Por Marcelo Teixeira
NOVA YORK, 25 Mar (Reuters) - Os contratos futuros do café arábica e do café robusta na bolsa ICE devem cair drasticamente até o final de 2026 em comparação com os valores atuais, com uma safra maior no Brasil e a falta de crescimento da demanda levando os preços para baixo, mostrou uma pesquisa da Reuters nesta quarta-feira.
A pesquisa com 11 analistas apresentou uma previsão mediana para o preço do café arábica de US$2,25 por libra-peso no final deste ano, 29% abaixo do preço de fechamento de US$3,1785 na terça-feira. Se confirmada, essa previsão representaria uma queda de 35% em relação ao preço no final de 2025.
O preço do café robusta foi projetado em US$2.500 por tonelada métrica no final deste ano, 31% a menos que o preço de fechamento de US$3.662 na terça-feira. Essa projeção marcaria uma redução de 36% em relação ao preço no final de 2025.
A maioria dos analistas espera um salto na produção de café no Brasil, o maior produtor mundial, na temporada 2026/2027, que começa em julho. A previsão mediana é de uma safra de 74 milhões de sacas de 60 kg, 10 milhões de sacas a mais do que em 2025/2026.
Prevê-se que a produção do Vietnã, o segundo maior produtor do mundo, continuará em bom nível. A safra de 2026/2027, que vai de outubro a setembro, deve atingir 31 milhões de sacas, no mesmo nível da safra anterior.
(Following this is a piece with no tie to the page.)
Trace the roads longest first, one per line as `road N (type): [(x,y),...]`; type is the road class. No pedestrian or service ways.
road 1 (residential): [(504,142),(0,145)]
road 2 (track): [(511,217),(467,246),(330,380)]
Com a expectativa de uma safra recorde do Brasil, o mercado deve observar uma mudança significativa no equilíbrio da oferta global. Os analistas esperam um excedente de 8,7 milhões de sacas em 2026/2027, em comparação com um excedente de 1 milhão de sacas em 2025/2026.
Apesar da melhora esperada na disponibilidade de café, os participantes da pesquisa preveem ameaças à dinâmica do mercado.
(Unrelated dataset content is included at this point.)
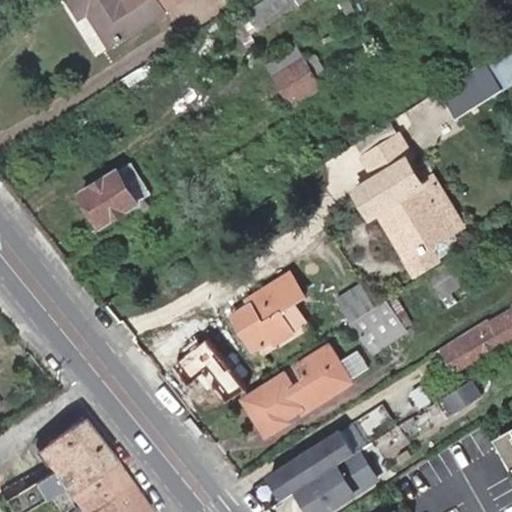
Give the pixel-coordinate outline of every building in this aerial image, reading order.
[(66,0),(79,19),(89,13),(109,45),(181,0),(66,0)] [(245,25),(283,2),(281,0),(268,0),(239,17),(245,25)] [(511,45),(441,83),(457,113),(511,84),(511,45)] [(298,63),(292,52),(270,66),(276,77),(298,63)] [(298,63),(276,77),(290,102),(307,93),(319,86),(304,60),(298,63)] [(307,93),(290,102),(295,111),(311,101),(307,93)] [(118,171),(139,203),(155,193),(134,162),(118,171)] [(413,260),(448,239),(437,221),(444,217),(410,164),(368,190),(383,213),(413,260)] [(118,171),(83,194),(103,226),(139,203),(118,171)] [(383,213),(368,190),(361,195),(366,205),(374,219),(383,213)] [(448,239),(455,236),(444,217),(437,221),(448,239)] [(450,278),(445,270),(431,278),(436,286),(450,278)] [(277,345),(310,323),(296,304),(308,296),(292,273),(250,299),(253,304),(234,315),(256,352),(275,340),(277,345)] [(410,298),(405,291),(378,309),(369,315),(366,316),(387,350),(410,335),(399,320),(395,314),(391,308),(410,298)] [(366,316),(369,315),(360,300),(347,309),(356,322),(366,316)] [(494,326),(511,314),(511,307),(490,321),(494,326)] [(349,320),(343,311),(325,323),(331,332),(349,320)] [(480,327),(444,350),(458,371),(511,339),(511,314),(494,326),(490,321),(480,327)] [(356,322),(354,323),(376,358),(387,350),(366,316),(356,322)] [(322,394),(326,400),(356,380),(335,345),(301,365),(310,379),(296,388),(288,374),(246,400),(258,417),(264,413),(274,429),(276,432),(294,421),(293,418),(307,409),(308,411),(321,403),(316,396),(322,394)] [(472,382),(447,398),(457,415),(483,399),(472,382)] [(321,403),(326,400),(322,394),(316,396),(321,403)] [(264,413),(258,417),(268,433),(274,429),(264,413)] [(0,506),(3,511),(34,511),(70,490),(74,496),(117,462),(83,418),(39,451),(54,472),(0,506)] [(511,428),(501,435),(511,454),(511,459),(508,462),(511,469),(511,428)] [(354,455),(355,455),(342,434),(314,452),(317,456),(304,464),(302,460),(274,478),(286,498),(297,491),(304,487),(354,455)] [(359,453),(297,492),(309,511),(314,511),(317,510),(318,511),(325,511),(367,486),(364,481),(373,475),(359,453)] [(117,462),(74,496),(84,511),(150,511),(151,511),(117,462)]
Segundo eles, o Brasil ainda não passou pelo inverno, e o risco de geadas nos cafezais pode mudar a direção do mercado.
A guerra entre os EUA e Israel com o Irã também pode ter um impacto.
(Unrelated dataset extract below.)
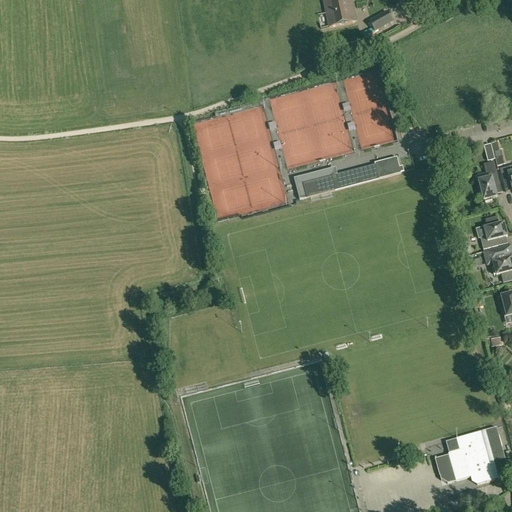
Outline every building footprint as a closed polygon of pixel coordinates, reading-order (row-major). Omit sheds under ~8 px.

"A situação no Oriente Médio tem o potencial de afetar o setor cafeeiro em várias frentes, desde os preços dos fertilizantes até os preços do transporte e o custo da torrefação", disse Carlos Mera, analista-chefe de café do Rabobank.
"Mas muitas outras commodities sofrerão um efeito muito mais imediato, e não esperamos que os cafeicultores usem menos fertilizantes, já que os preços do café estão bem acima do custo de produção", acrescentou.